Jakarta, INDONEWS.ID - Kepala BMKG Dwikorita Karnawati mengingatkan musin dan cuaca terburuk banjir besar Jakarta yang pernah terjadi saat tahun baru 2020 bisa terulang lagi. Hal tersebut dikarenakan musim hujan saat ini disertai fenomena La Nina yang membuat curah hujan meningkat hingga 20% dari normalnya. Dengan begitu, kata dia, periode akhir tahun hingga awal tahun 2025 akan terjadi dua fenomena sekaligus, yakni puncak musim hujan dan La Nina tersebut.
Hal itu disampaikan Dwikorita dalam rapat bersama Komisi V DPR, Senayan, Jakarta, Rabu (4/12/2024).
"Saat ini kita sedang memasuki musim hujan dan puncak musim hujan di sebagian wilayah di Sumatera dan Jawa itu ada di bulan Desember akhir.
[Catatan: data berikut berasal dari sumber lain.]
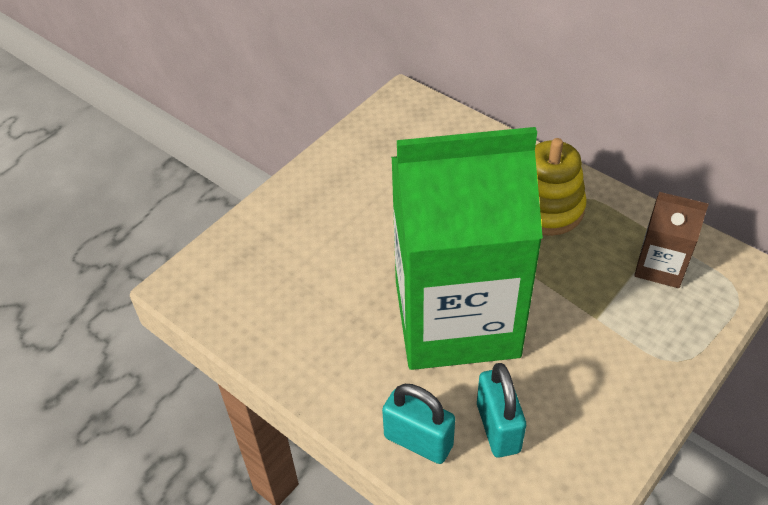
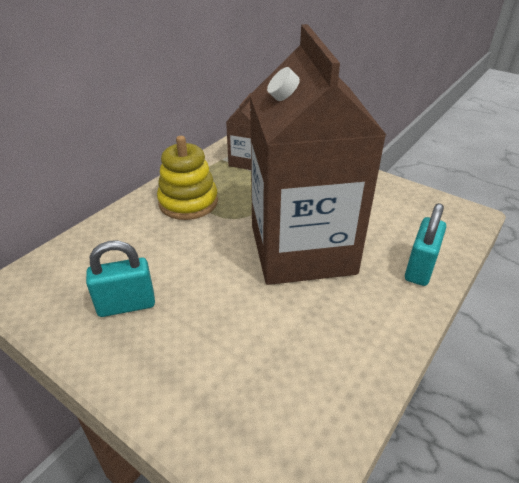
camera: 95 degrees left, 10 degrees down
green carton [391,127,543,370] -> brown carton [250,24,386,285]
turquoise padlock [477,363,526,458] -> turquoise padlock moved to [86,241,155,317]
Kemudian di sebagian wilayah itu mengalami puncak musim hujan di bulan Januari," ujar Dwikorita.
Dan, lanjutnya lagi, musim hujan ini disertai dengan terjadinya La Nina lemah yang berdampak pada peningkatan curah hujan diprediksi mencapai 20% dari normalnya. Jadi tadi kondisi normal menuju puncak selama Januari, kemudian bersamaan dengan potensi penambahan 20% curah hujan akibat terjadinya La Nina lemah. Itu dua fenomena.
Dwikorita mengatakan fenomena itu bisa berdampak pada skenario terburuk curah hujan yang ekstrem hingga banjir bandang seperti yang pernah terjadi di Jabodetabek pada tahun baru 2020. Sementara itu, kata dia, skenario paling ringan yang diprediksi ialah seruak angin lebih kencang dari normalnya.